Le juste prix des actions (2)

Nous avons vu la semaine passée, dans cette rubrique, que …

Le graphique en annexe reflète cette modélisation simplifiée. Il compare l’indice boursier américain Standard & Poors 500 avec sa valeur théorique déterminée à partir de trois paramètres : les bénéfices des entreprises, les taux d’intérêt et l’inflation. Pour les férus de mathématique, la valeur théorique est fixée selon le schéma suivant : les bénéfices annuels de l’indice sont multipliés par le rapport cours/bénéfice estimé. Cette estimation est basé sur la formule suivante : l’inverse du rapport cours/bénéfice est égal à : {l’inflation x 0.5} + {le taux réel à 10 ans x 1.25}. Le taux réel est égal au taux nominal des emprunts d’Etat américains dont on soustrait l’inflation. Sur base d’un taux d’inflation de 2.6%, d’un taux d’intérêt à 10 ans de 5%, et d’un bénéfice de 50 dollars pour les actions constitutives de l’indice, le modèle délivre une valeur théorique de l’indice

de 1163 points. A comparer avec un niveau de clôture 2001 de 1160 points.

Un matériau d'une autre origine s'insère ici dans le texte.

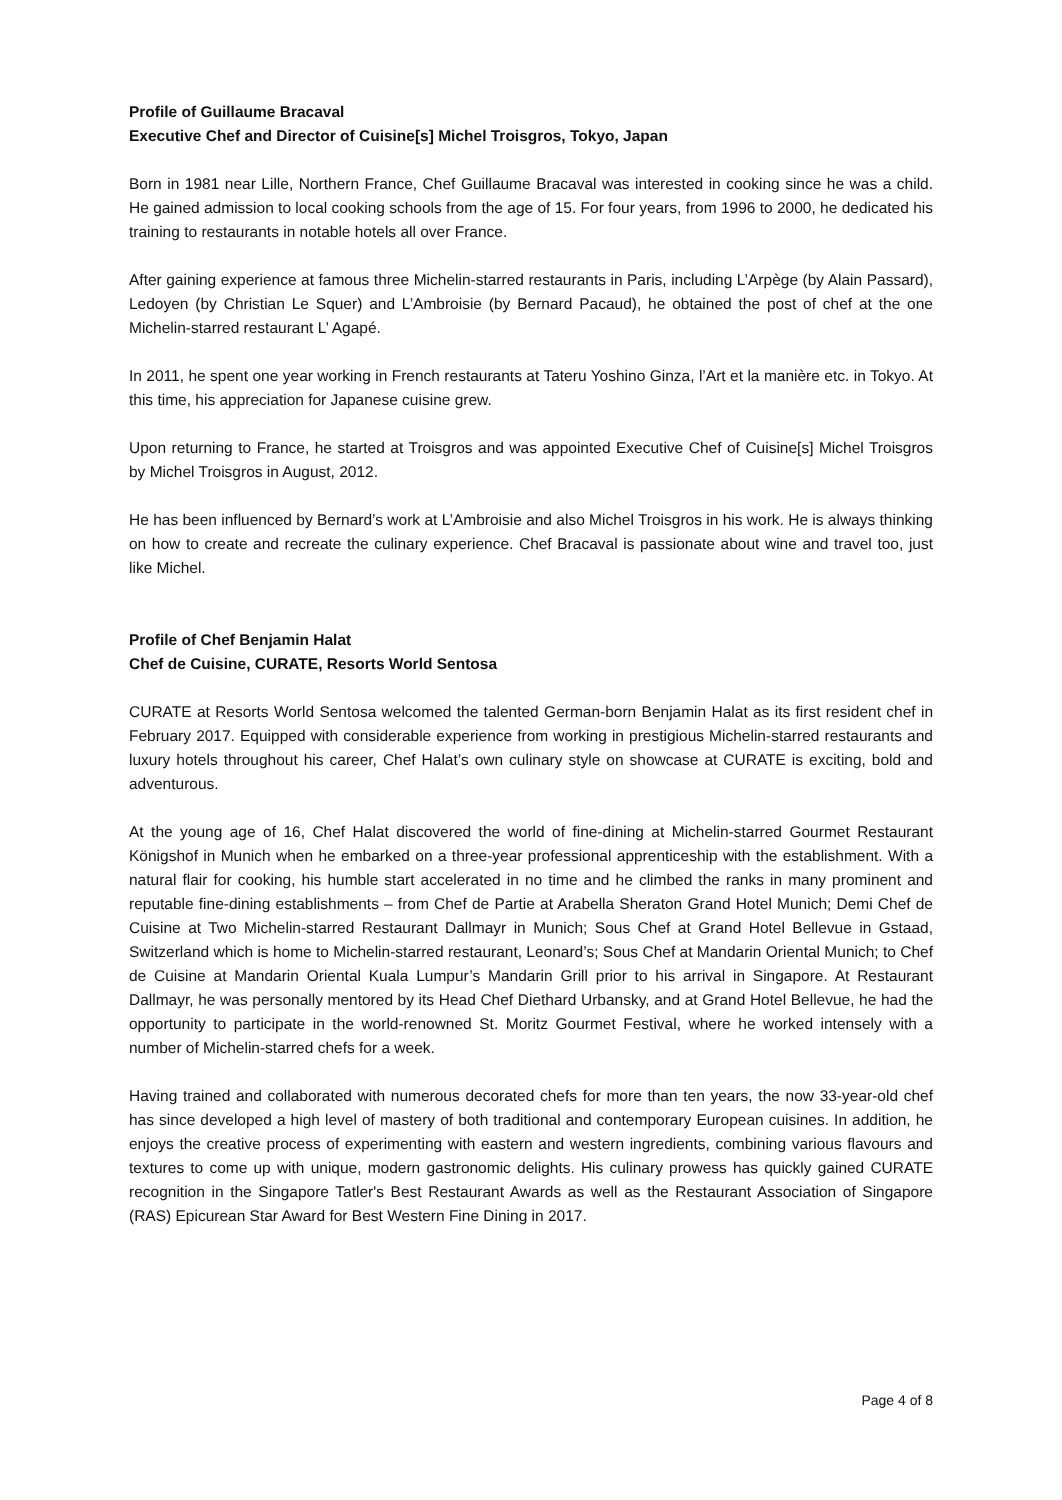Profile of Guillaume Bracaval
Executive Chef and Director of Cuisine[s] Michel Troisgros, Tokyo, Japan
Born in 1981 near Lille, Northern France, Chef Guillaume Bracaval was interested in cooking since he was a child. He gained admission to local cooking schools from the age of 15. For four years, from 1996 to 2000, he dedicated his training to restaurants in notable hotels all over France.
After gaining experience at famous three Michelin-starred restaurants in Paris, including L’Arpège (by Alain Passard), Ledoyen (by Christian Le Squer) and L’Ambroisie (by Bernard Pacaud), he obtained the post of chef at the one Michelin-starred restaurant L’ Agapé.
In 2011, he spent one year working in French restaurants at Tateru Yoshino Ginza, l’Art et la manière etc. in Tokyo. At this time, his appreciation for Japanese cuisine grew.
Upon returning to France, he started at Troisgros and was appointed Executive Chef of Cuisine[s] Michel Troisgros by Michel Troisgros in August, 2012.
He has been influenced by Bernard’s work at L’Ambroisie and also Michel Troisgros in his work. He is always thinking on how to create and recreate the culinary experience. Chef Bracaval is passionate about wine and travel too, just like Michel.
Profile of Chef Benjamin Halat
Chef de Cuisine, CURATE, Resorts World Sentosa
CURATE at Resorts World Sentosa welcomed the talented German-born Benjamin Halat as its first resident chef in February 2017. Equipped with considerable experience from working in prestigious Michelin-starred restaurants and luxury hotels throughout his career, Chef Halat’s own culinary style on showcase at CURATE is exciting, bold and adventurous.
At the young age of 16, Chef Halat discovered the world of fine-dining at Michelin-starred Gourmet Restaurant Königshof in Munich when he embarked on a three-year professional apprenticeship with the establishment. With a natural flair for cooking, his humble start accelerated in no time and he climbed the ranks in many prominent and reputable fine-dining establishments – from Chef de Partie at Arabella Sheraton Grand Hotel Munich; Demi Chef de Cuisine at Two Michelin-starred Restaurant Dallmayr in Munich; Sous Chef at Grand Hotel Bellevue in Gstaad, Switzerland which is home to Michelin-starred restaurant, Leonard’s; Sous Chef at Mandarin Oriental Munich; to Chef de Cuisine at Mandarin Oriental Kuala Lumpur’s Mandarin Grill prior to his arrival in Singapore. At Restaurant Dallmayr, he was personally mentored by its Head Chef Diethard Urbansky, and at Grand Hotel Bellevue, he had the opportunity to participate in the world-renowned St. Moritz Gourmet Festival, where he worked intensely with a number of Michelin-starred chefs for a week.
Having trained and collaborated with numerous decorated chefs for more than ten years, the now 33-year-old chef has since developed a high level of mastery of both traditional and contemporary European cuisines. In addition, he enjoys the creative process of experimenting with eastern and western ingredients, combining various flavours and textures to come up with unique, modern gastronomic delights. His culinary prowess has quickly gained CURATE recognition in the Singapore Tatler's Best Restaurant Awards as well as the Restaurant Association of Singapore (RAS) Epicurean Star Award for Best Western Fine Dining in 2017.
Page 4 of 8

Incidemment, le rapport cours/bénéfice jugé normal du marché est de 23,25, soit nettement plus que la moyenne déterminée par le modèle de 17,6 sur les 13 dernières années. Ceci pour nuancer les propos des analystes valorisant le marché sur base des moyennes historiques de ce type de ratio et en concluant que les actions restent largement surévaluées.

Le marché bousier anticipe toujours l’avenir.

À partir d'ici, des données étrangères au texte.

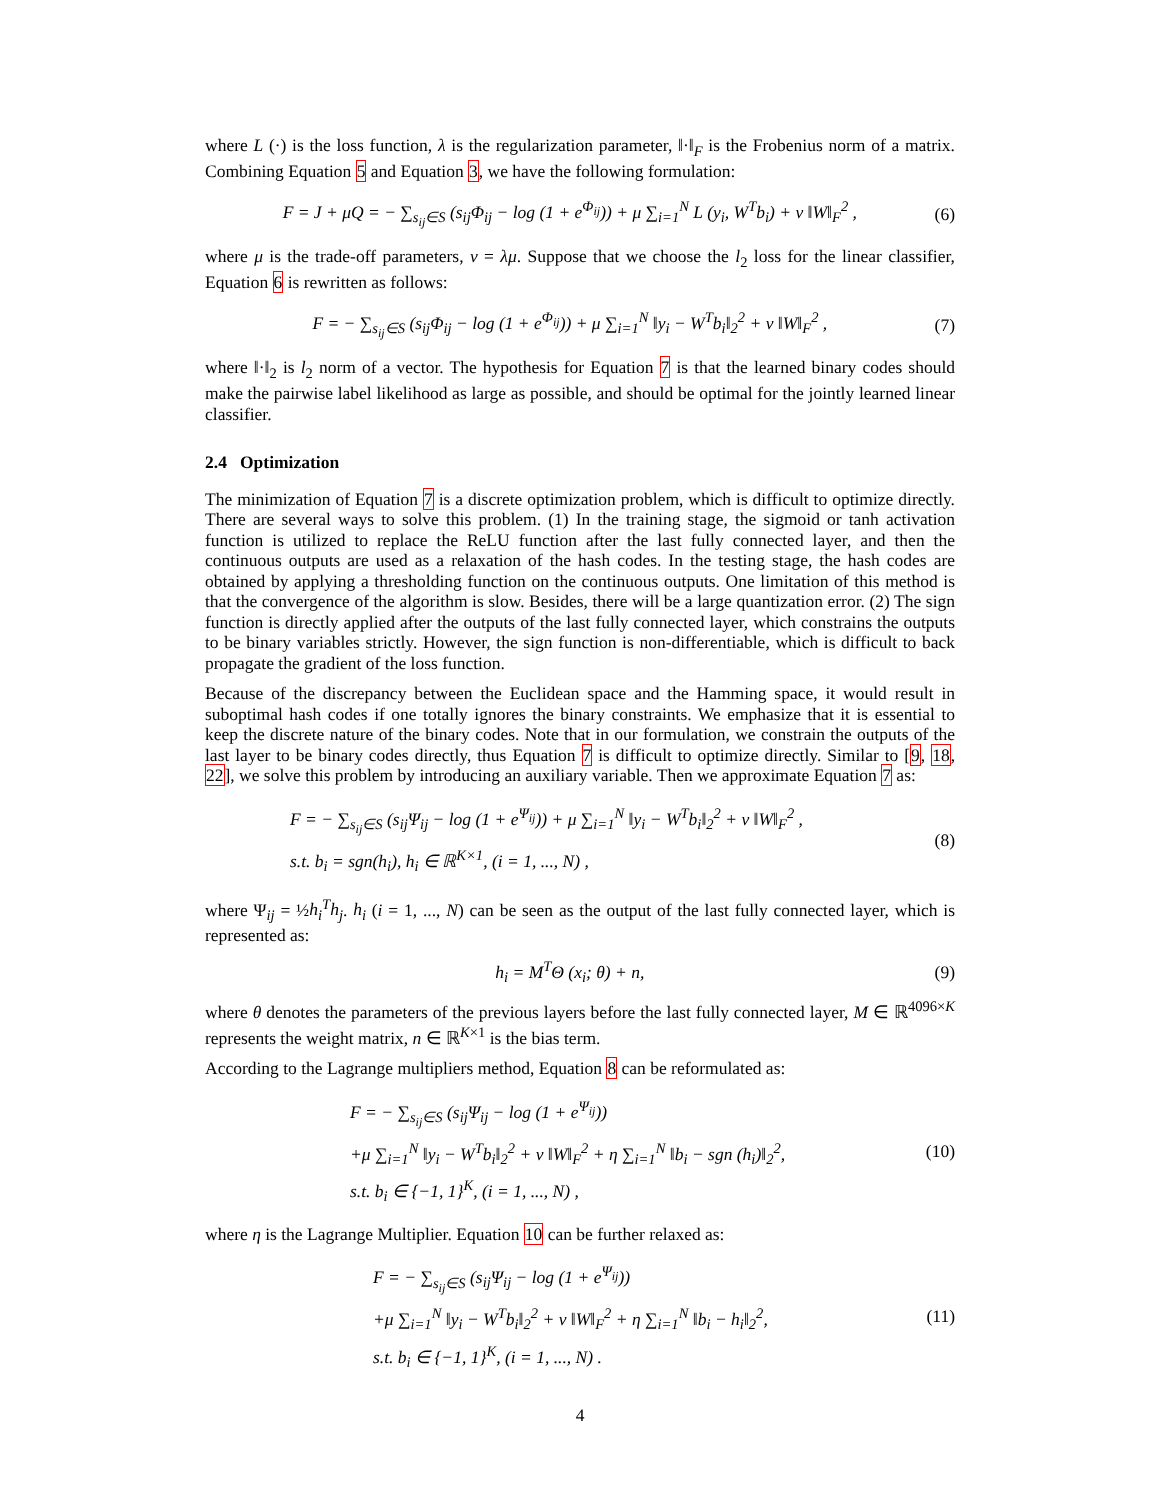where L (·) is the loss function, λ is the regularization parameter, ‖·‖<sub>F</sub> is the Frobenius norm of a matrix. Combining Equation 5 and Equation 3, we have the following formulation:
F = J + μQ = − ∑<sub>s<sub>ij</sub>∈S</sub> (s<sub>ij</sub>Φ<sub>ij</sub> − log (1 + e<sup>Φ<sub>ij</sub></sup>)) + μ ∑<sub>i=1</sub><sup>N</sup> L (y<sub>i</sub>, W<sup>T</sup>b<sub>i</sub>) + ν ‖W‖<sub>F</sub><sup>2</sup> ,
(6)
where μ is the trade-off parameters, ν = λμ. Suppose that we choose the l<sub>2</sub> loss for the linear classifier, Equation 6 is rewritten as follows:
F = − ∑<sub>s<sub>ij</sub>∈S</sub> (s<sub>ij</sub>Φ<sub>ij</sub> − log (1 + e<sup>Φ<sub>ij</sub></sup>)) + μ ∑<sub>i=1</sub><sup>N</sup> ‖y<sub>i</sub> − W<sup>T</sup>b<sub>i</sub>‖<sub>2</sub><sup>2</sup> + ν ‖W‖<sub>F</sub><sup>2</sup> ,
(7)
where ‖·‖<sub>2</sub> is l<sub>2</sub> norm of a vector. The hypothesis for Equation 7 is that the learned binary codes should make the pairwise label likelihood as large as possible, and should be optimal for the jointly learned linear classifier.
2.4 Optimization
The minimization of Equation 7 is a discrete optimization problem, which is difficult to optimize directly. There are several ways to solve this problem. (1) In the training stage, the sigmoid or tanh activation function is utilized to replace the ReLU function after the last fully connected layer, and then the continuous outputs are used as a relaxation of the hash codes. In the testing stage, the hash codes are obtained by applying a thresholding function on the continuous outputs. One limitation of this method is that the convergence of the algorithm is slow. Besides, there will be a large quantization error. (2) The sign function is directly applied after the outputs of the last fully connected layer, which constrains the outputs to be binary variables strictly. However, the sign function is non-differentiable, which is difficult to back propagate the gradient of the loss function.
Because of the discrepancy between the Euclidean space and the Hamming space, it would result in suboptimal hash codes if one totally ignores the binary constraints. We emphasize that it is essential to keep the discrete nature of the binary codes. Note that in our formulation, we constrain the outputs of the last layer to be binary codes directly, thus Equation 7 is difficult to optimize directly. Similar to [9, 18, 22], we solve this problem by introducing an auxiliary variable. Then we approximate Equation 7 as:
F = − ∑<sub>s<sub>ij</sub>∈S</sub> (s<sub>ij</sub>Ψ<sub>ij</sub> − log (1 + e<sup>Ψ<sub>ij</sub></sup>)) + μ ∑<sub>i=1</sub><sup>N</sup> ‖y<sub>i</sub> − W<sup>T</sup>b<sub>i</sub>‖<sub>2</sub><sup>2</sup> + ν ‖W‖<sub>F</sub><sup>2</sup> ,
s.t. b<sub>i</sub> = sgn(h<sub>i</sub>), h<sub>i</sub> ∈ ℝ<sup>K×1</sup>, (i = 1, ..., N) ,
(8)
where Ψ<sub>ij</sub> = ½h<sub>i</sub><sup>T</sup>h<sub>j</sub>. h<sub>i</sub> (i = 1, ..., N) can be seen as the output of the last fully connected layer, which is represented as:
h<sub>i</sub> = M<sup>T</sup>Θ (x<sub>i</sub>; θ) + n, (9)
where θ denotes the parameters of the previous layers before the last fully connected layer, M ∈ ℝ<sup>4096×K</sup> represents the weight matrix, n ∈ ℝ<sup>K×1</sup> is the bias term.
According to the Lagrange multipliers method, Equation 8 can be reformulated as:
F = − ∑<sub>s<sub>ij</sub>∈S</sub> (s<sub>ij</sub>Ψ<sub>ij</sub> − log (1 + e<sup>Ψ<sub>ij</sub></sup>))
+μ ∑<sub>i=1</sub><sup>N</sup> ‖y<sub>i</sub> − W<sup>T</sup>b<sub>i</sub>‖<sub>2</sub><sup>2</sup> + ν ‖W‖<sub>F</sub><sup>2</sup> + η ∑<sub>i=1</sub><sup>N</sup> ‖b<sub>i</sub> − sgn (h<sub>i</sub>)‖<sub>2</sub><sup>2</sup>,
s.t. b<sub>i</sub> ∈ {−1, 1}<sup>K</sup>, (i = 1, ..., N) ,
(10)
where η is the Lagrange Multiplier. Equation 10 can be further relaxed as:
F = − ∑<sub>s<sub>ij</sub>∈S</sub> (s<sub>ij</sub>Ψ<sub>ij</sub> − log (1 + e<sup>Ψ<sub>ij</sub></sup>))
+μ ∑<sub>i=1</sub><sup>N</sup> ‖y<sub>i</sub> − W<sup>T</sup>b<sub>i</sub>‖<sub>2</sub><sup>2</sup> + ν ‖W‖<sub>F</sub><sup>2</sup> + η ∑<sub>i=1</sub><sup>N</sup> ‖b<sub>i</sub> − h<sub>i</sub>‖<sub>2</sub><sup>2</sup>,
s.t. b<sub>i</sub> ∈ {−1, 1}<sup>K</sup>, (i = 1, ..., N) .
(11)
4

L’analyse des 10 dernières récessions américaines met en évidence que la bourse anticipe en moyenne de 9 mois le rebond des bénéfices des entreprises postérieur à la sortie de récession. Pour cette raison, la ligne de l’indice théorique du graphique a été avancée de 3 trimestres. Ce faisant trois constations majeures s’imposent : Premièrement, l’envolée de la bourse jusqu’aux sommets jugés par certains vertigineux de l’an 2000 est largement justifiée par le modèle. La dégringolade qui s’en est suivie l’est par ailleurs tout autant.

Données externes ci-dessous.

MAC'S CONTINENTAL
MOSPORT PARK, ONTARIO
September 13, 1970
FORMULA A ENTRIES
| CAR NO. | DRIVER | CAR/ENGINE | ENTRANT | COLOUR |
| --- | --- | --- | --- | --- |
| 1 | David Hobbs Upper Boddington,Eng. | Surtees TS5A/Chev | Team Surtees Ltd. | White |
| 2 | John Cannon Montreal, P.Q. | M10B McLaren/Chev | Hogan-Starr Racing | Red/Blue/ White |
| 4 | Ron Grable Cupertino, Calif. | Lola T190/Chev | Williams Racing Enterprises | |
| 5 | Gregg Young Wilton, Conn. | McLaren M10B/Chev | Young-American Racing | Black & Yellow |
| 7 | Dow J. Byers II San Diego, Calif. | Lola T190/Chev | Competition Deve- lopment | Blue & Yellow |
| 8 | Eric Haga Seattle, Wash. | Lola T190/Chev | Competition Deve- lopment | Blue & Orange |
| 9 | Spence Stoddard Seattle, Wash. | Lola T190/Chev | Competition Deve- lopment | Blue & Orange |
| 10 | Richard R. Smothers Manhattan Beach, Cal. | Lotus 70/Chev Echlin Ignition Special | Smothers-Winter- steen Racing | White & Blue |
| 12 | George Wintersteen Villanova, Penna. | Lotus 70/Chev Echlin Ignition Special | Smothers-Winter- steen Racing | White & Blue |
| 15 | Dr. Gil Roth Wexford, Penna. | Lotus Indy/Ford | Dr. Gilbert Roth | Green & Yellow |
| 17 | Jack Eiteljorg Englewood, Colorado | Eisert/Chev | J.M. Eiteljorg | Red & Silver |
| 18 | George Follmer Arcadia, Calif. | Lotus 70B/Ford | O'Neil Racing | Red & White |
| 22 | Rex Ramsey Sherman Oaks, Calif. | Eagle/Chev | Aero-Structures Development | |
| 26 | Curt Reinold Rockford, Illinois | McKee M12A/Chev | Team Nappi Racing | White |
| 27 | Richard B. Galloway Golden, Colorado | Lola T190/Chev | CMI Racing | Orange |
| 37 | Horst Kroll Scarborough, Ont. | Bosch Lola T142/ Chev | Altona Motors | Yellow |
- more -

Constat général maintes fois répété : la bourse est un placement à haut risque et il le restera toujours.

Rien en justifie en effet que le comportement futur des bénéfices des entreprises, des taux d’intérêt ou de l’inflation se démarque du passé.

Deuxièmement, la remontée de l’indice théorique, qui justifie la remontée actuelle du marché bouriser américain, est basée sur des estimations subjectives pour 2002. Dans le graphique, elles sont les suivantes : un maintien de l’inflation et des taux d’intérêt aux niveaux actuels, et une remontée des bénéfices des entreprises en 2002 d’une dizaine de pourcent par rapport au creux de 2001. Cette remontée des bénéfices les ramèneraient à mi chemin entre le sommet de 2000 et le plancher de 2001.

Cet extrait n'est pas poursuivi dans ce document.